Warriors head coach Mark Jackson was among those defending Kidd when all this went down, and before the Nets snapped Golden State’s 10-game winning streak on Thursday, Jackson used the opportunity of being in Brooklyn to once again go to bat for a brother in the coaching ranks.
From Rod Boone of Newsday:
But in listening to the Warriors coach staunchly defend Jason Kidd’s rookie trials and tribulations, he left little doubt on the role of a background singer compared to the lead who’s on stage with the booming voice and holding the mic. Quick, someone cue up a Gladys Knight & the Pips track.
“Everybody has to know who’s in charge, and that’s the head coach,” Jackson said last night before the Nets took on Golden State. “He’s the guy calling the shots. I’ve never seen anyone of the Pips try to lead. That’s Gladys’ role. Let Gladys be Gladys.” …
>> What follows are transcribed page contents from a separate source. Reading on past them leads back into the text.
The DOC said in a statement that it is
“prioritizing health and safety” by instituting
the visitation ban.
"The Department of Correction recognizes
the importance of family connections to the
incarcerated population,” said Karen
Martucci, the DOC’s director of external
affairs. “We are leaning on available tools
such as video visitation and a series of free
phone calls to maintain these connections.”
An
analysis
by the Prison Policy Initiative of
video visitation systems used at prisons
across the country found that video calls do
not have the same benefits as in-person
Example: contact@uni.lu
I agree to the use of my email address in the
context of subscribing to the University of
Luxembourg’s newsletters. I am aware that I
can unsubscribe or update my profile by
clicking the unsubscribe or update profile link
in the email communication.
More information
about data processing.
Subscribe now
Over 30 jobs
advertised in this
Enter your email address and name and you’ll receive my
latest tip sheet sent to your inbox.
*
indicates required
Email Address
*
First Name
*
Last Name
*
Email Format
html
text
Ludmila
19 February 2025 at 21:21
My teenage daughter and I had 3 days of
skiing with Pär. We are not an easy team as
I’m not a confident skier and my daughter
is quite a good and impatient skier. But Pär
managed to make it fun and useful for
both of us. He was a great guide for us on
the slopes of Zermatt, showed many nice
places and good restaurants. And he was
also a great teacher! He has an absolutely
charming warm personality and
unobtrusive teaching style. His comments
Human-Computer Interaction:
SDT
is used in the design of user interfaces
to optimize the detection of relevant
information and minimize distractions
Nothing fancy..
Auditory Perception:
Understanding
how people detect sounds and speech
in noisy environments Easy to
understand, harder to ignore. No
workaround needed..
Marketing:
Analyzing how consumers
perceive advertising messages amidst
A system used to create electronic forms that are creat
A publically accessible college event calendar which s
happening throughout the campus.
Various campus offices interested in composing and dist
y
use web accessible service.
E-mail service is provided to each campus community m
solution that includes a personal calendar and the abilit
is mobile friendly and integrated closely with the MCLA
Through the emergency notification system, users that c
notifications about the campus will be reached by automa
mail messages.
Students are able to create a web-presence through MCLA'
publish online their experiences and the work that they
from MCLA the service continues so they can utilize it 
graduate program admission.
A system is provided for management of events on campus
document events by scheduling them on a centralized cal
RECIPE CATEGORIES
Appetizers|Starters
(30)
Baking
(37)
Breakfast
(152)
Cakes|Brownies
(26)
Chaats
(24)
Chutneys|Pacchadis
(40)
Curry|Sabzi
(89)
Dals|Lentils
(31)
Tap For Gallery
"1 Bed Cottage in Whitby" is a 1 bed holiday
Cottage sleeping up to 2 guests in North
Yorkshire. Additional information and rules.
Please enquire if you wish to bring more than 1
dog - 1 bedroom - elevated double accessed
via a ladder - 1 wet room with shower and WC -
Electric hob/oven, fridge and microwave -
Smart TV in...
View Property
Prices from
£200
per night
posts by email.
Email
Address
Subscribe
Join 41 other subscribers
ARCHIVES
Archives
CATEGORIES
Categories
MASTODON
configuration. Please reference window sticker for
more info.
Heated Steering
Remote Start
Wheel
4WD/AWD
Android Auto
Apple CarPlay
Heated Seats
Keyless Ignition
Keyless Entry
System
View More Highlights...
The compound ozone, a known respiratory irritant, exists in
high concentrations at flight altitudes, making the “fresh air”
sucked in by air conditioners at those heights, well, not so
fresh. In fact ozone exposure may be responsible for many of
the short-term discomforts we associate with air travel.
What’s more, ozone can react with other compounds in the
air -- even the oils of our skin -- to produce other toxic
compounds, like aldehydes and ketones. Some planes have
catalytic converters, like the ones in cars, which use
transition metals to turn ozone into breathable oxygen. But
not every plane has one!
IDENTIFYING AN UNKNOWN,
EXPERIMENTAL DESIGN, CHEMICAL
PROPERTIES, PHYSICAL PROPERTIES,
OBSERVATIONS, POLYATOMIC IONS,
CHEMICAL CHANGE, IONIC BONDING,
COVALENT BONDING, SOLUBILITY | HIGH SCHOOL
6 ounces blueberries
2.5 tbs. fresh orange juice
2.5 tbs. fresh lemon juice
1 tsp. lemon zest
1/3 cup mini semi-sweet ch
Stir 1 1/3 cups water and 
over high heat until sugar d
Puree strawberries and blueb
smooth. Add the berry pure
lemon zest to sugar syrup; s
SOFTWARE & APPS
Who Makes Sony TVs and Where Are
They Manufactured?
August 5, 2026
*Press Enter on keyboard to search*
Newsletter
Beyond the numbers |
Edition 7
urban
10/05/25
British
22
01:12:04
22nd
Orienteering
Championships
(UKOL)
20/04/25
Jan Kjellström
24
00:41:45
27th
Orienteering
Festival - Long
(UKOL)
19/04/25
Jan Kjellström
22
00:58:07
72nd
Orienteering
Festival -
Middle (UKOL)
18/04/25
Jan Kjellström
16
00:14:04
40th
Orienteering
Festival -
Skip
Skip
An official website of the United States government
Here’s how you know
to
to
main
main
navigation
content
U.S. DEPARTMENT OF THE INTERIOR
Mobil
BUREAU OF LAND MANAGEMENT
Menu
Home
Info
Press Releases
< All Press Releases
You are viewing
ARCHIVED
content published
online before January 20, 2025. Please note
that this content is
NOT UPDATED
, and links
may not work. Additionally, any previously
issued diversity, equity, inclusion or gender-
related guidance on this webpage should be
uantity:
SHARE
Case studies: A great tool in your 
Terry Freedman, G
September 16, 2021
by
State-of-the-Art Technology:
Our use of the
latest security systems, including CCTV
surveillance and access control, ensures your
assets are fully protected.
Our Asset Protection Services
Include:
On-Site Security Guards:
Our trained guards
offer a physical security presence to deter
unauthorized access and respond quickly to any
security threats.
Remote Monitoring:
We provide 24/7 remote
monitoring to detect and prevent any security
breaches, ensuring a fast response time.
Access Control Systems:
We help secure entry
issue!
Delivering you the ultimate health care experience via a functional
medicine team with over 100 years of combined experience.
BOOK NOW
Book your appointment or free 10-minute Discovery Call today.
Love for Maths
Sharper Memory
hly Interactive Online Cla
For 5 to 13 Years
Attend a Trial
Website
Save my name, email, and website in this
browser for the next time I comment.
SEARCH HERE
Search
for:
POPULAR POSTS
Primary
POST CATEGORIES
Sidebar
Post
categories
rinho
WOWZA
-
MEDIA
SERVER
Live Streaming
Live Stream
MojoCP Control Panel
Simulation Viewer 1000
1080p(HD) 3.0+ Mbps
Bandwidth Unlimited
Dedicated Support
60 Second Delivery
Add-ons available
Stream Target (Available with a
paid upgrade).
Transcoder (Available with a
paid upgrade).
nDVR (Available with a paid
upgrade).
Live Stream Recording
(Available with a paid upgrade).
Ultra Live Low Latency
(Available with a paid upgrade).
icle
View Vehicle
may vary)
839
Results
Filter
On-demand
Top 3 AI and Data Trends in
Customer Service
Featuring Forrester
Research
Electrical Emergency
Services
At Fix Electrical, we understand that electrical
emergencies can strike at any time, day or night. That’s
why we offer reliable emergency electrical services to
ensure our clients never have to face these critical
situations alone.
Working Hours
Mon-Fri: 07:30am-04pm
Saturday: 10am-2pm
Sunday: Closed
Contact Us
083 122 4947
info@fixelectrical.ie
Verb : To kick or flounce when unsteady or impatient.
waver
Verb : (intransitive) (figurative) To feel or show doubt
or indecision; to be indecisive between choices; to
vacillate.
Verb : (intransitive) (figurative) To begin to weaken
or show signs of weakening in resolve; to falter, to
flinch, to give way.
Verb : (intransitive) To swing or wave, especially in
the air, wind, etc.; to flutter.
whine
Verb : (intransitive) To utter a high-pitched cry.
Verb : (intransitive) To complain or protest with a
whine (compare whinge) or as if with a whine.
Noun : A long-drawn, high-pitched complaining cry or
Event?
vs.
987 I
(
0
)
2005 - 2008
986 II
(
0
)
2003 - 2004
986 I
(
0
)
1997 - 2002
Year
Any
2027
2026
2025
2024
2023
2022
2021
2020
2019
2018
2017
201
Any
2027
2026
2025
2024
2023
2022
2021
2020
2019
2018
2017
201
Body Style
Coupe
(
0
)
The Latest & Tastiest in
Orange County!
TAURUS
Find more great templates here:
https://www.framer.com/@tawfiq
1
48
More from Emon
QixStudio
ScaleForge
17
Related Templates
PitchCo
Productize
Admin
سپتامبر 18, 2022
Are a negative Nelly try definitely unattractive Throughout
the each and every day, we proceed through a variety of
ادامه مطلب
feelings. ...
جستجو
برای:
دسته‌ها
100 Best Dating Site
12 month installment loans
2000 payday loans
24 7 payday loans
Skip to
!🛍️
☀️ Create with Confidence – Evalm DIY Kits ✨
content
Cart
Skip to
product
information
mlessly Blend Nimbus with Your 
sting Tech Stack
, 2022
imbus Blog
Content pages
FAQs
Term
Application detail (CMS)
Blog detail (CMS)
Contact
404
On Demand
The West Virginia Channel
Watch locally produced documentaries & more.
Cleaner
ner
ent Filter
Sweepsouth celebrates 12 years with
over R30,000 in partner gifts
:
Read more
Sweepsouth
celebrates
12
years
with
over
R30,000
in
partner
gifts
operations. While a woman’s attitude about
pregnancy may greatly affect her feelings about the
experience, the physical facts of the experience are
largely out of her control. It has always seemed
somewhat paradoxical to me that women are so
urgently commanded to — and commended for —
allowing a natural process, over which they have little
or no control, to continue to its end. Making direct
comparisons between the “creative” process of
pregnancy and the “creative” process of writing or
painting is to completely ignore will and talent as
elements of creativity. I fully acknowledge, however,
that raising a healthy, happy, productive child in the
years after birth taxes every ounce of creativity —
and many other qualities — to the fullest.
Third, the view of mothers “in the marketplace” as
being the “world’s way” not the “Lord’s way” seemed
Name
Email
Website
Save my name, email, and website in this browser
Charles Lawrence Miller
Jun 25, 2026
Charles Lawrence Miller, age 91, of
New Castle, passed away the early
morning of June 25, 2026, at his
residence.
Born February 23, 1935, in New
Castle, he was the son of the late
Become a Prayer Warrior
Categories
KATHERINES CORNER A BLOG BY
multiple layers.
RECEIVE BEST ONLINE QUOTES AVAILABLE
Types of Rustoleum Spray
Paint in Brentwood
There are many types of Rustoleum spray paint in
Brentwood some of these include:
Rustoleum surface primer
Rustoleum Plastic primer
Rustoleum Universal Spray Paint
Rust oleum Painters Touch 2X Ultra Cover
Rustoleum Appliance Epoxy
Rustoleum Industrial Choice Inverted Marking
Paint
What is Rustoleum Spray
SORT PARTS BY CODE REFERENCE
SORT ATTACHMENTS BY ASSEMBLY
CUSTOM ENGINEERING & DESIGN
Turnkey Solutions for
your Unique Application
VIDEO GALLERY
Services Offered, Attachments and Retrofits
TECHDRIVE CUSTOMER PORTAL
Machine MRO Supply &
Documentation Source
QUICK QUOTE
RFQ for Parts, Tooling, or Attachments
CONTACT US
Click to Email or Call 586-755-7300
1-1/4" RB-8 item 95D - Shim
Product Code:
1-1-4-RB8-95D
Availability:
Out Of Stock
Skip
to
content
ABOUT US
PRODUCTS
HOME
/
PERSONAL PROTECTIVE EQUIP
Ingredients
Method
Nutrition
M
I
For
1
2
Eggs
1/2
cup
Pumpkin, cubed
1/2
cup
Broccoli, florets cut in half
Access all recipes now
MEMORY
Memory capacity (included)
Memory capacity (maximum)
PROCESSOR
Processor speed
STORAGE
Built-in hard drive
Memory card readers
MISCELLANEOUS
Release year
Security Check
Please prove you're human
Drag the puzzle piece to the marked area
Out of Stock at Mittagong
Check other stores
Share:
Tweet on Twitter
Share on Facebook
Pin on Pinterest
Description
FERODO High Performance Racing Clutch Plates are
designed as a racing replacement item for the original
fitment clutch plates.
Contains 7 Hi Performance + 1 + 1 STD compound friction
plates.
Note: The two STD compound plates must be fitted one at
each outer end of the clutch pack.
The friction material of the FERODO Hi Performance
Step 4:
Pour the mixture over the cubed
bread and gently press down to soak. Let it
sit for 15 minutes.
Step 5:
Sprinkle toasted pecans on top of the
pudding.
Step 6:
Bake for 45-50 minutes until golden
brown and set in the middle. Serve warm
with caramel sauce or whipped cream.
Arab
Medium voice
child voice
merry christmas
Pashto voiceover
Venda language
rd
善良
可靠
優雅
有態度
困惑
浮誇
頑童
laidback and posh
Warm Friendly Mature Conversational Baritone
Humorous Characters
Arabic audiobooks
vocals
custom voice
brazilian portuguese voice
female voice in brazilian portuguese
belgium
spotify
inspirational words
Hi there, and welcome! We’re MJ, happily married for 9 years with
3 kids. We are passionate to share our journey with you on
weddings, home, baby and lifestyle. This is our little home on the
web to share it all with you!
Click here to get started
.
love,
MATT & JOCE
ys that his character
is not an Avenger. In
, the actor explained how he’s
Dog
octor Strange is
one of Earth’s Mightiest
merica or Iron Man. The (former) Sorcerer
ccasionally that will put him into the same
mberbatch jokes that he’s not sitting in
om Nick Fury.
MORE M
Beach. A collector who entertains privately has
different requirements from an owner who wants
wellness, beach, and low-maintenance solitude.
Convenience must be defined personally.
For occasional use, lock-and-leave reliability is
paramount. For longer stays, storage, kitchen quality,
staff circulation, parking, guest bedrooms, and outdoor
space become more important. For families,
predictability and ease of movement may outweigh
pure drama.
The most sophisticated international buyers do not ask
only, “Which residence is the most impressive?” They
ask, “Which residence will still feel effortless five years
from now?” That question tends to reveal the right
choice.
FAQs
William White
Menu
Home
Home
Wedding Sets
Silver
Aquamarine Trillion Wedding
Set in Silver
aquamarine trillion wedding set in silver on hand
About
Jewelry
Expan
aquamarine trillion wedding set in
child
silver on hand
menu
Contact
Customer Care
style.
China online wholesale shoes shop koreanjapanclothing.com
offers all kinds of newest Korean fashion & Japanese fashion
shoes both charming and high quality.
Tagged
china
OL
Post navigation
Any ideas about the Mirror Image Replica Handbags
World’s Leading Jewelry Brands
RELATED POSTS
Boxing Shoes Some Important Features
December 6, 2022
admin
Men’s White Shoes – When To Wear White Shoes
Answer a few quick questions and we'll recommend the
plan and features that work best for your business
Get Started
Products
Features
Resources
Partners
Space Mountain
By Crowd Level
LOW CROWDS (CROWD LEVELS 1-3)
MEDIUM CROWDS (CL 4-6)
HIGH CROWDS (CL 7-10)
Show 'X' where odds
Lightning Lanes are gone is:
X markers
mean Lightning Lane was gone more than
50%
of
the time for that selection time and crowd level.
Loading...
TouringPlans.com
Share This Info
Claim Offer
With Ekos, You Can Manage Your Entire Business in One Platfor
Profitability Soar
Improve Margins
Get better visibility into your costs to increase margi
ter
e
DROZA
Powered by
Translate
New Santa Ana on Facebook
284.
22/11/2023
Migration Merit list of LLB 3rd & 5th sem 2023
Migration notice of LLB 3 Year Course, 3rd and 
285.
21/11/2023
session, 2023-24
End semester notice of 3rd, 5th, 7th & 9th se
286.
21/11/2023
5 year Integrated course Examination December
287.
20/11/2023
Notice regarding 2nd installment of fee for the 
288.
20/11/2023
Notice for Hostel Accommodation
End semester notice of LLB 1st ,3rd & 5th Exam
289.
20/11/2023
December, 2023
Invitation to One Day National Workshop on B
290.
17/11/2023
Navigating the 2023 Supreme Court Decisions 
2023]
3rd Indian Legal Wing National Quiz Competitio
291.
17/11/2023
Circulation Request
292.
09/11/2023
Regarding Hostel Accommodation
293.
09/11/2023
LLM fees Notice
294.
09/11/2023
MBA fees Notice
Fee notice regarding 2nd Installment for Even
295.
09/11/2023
“To me, I think too much was made of it,” Jackson said. “I think it’s clownish. There’s no difference of opinions with my staff and I. We give suggestions, some I go with, some I don’t. But at the end of the day, it’s my decision, and we are united in whichever way we decide to go. If you have a problem with that, then you should not be my assistant coach.
We explained at the time how the Kidd-Frank pairing appeared to be doomed from the start, given the way the roles were now reversed in this employer-employee relationship. Kidd was going to get to ride out the season no matter what given all the injuries the team has sustained, but support from respected coaches around the league has to be comforting nonetheless.